The ten of us double-cabbed (20-minute cab wait) up the Strip (clogged) to a Sony party Todd had gotten us semi-invited to, and dropped Dad off at the MGM Grand along the way. All three Chyx in the two cars shouted in practiced tra-la-la voices, “Good night, Blake Carrington, you hulking piece of man meat!” Dad’s ears turned bright red. I think the porno awards were a bad influence on them.

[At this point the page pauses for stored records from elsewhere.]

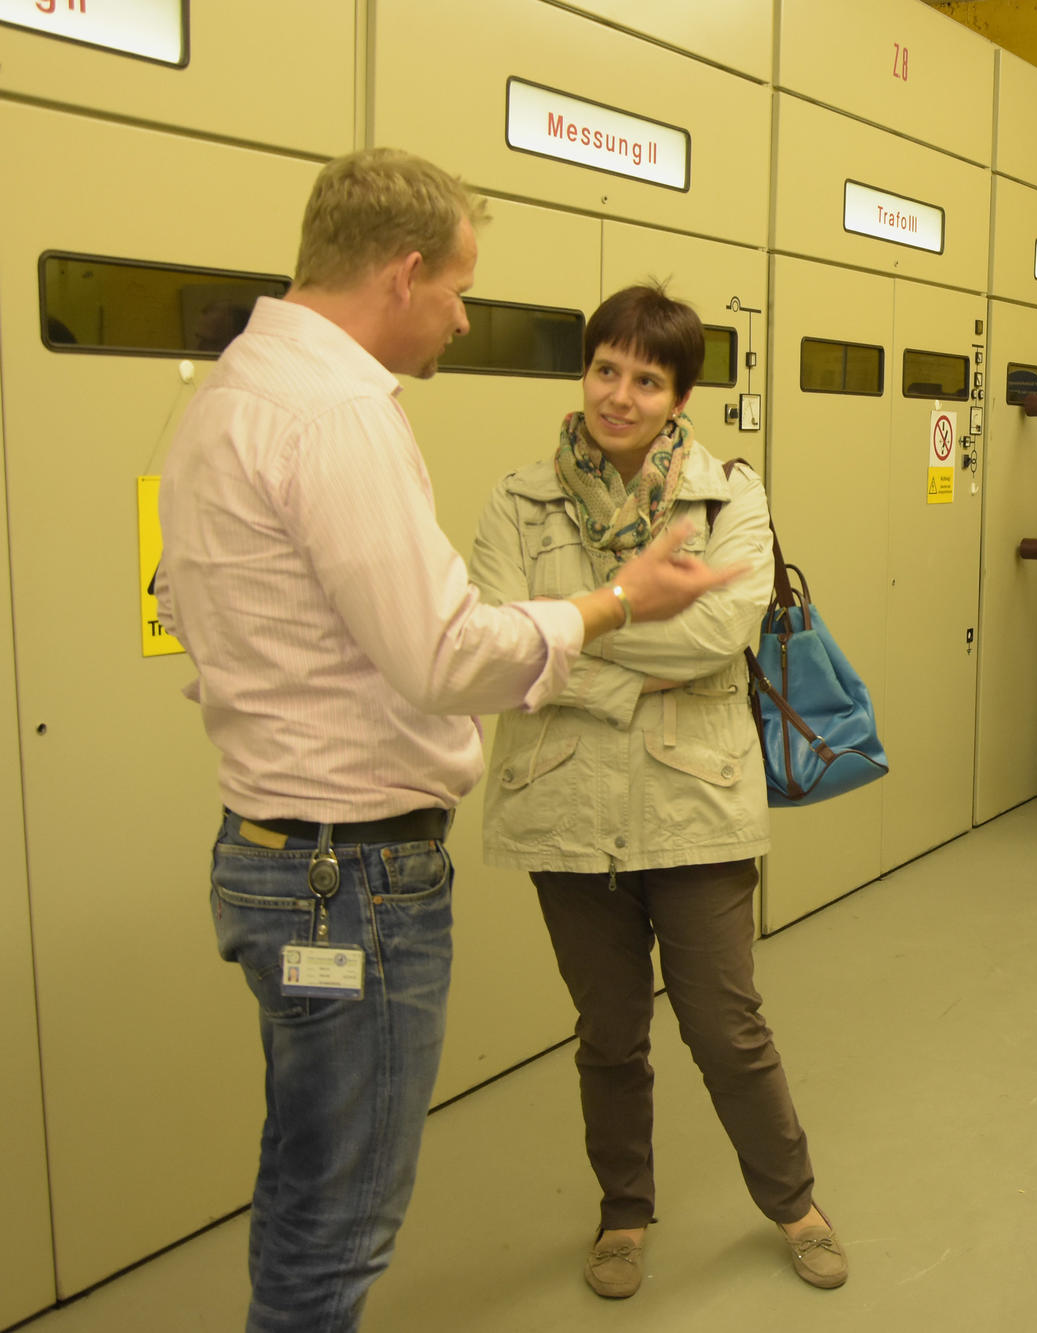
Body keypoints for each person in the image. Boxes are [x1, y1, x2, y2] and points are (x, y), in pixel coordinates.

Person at [155, 150, 742, 1333]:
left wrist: (568, 639)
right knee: (344, 1214)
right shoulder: (337, 416)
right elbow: (446, 655)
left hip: (279, 852)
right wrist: (613, 603)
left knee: (309, 1172)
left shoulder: (234, 390)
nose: (466, 318)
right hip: (349, 874)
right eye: (460, 289)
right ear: (406, 271)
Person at [467, 282, 845, 1301]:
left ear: (677, 396)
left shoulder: (730, 498)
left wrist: (573, 639)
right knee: (608, 1033)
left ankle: (794, 1200)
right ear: (584, 372)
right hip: (562, 802)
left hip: (697, 802)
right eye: (604, 369)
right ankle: (622, 1213)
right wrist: (622, 656)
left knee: (727, 1027)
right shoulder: (517, 500)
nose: (619, 394)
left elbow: (719, 633)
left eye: (646, 378)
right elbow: (501, 652)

At the Sony party, we all got weirded out because suddenly all of the people at the party looked like they were porn stars, even though they were just real people. It was only because all of the Stiffie Award winners and their film clips were still in our brains that we were perceiving this. And then we realized that viewed from a certain perspective, all people can look like porn stars. So for a few minutes there, humanity seemed really scary indeed. I wonder how porn people’s mind-body relationships are — I can’t imagine. Their bodies must be like machines to them, or products to ship, but then they’re not the only ones — Olympic athletes and geeks and bodybuilders and people with eating disorders.

But the Sony party … we checked out the live-action footage in the new Sony games, and the acting — it was so cheesy. It was like porn acting. This merely reinforced our collective impression that the real world is a porn movie. Talking to a Sony executive named Lisa, I asked her how they went about recruiting talent for games, without actually saying that their live action sucked. She told me that industry people aren’t realizing yet just how unbelievably expensive it is to shoot any sort of game with live action. “Just say the words ‘live action,’ and the price goes up a million dollars,” she said.

I then wondered out loud if starring in multimedia products is going to be the modern equivalent of appearing on the Hollywood Squares. Michael and Amy lapsed into a lovebird recital of questions from an old version of the Hollywood Squares board game they both had as children:

“Q: True or false: Frank Sinatra never wears jewelry of any kind. “ “A: False.”

“Q: True or false: The average person can hold their breath for 45 seconds. “ “A: True.”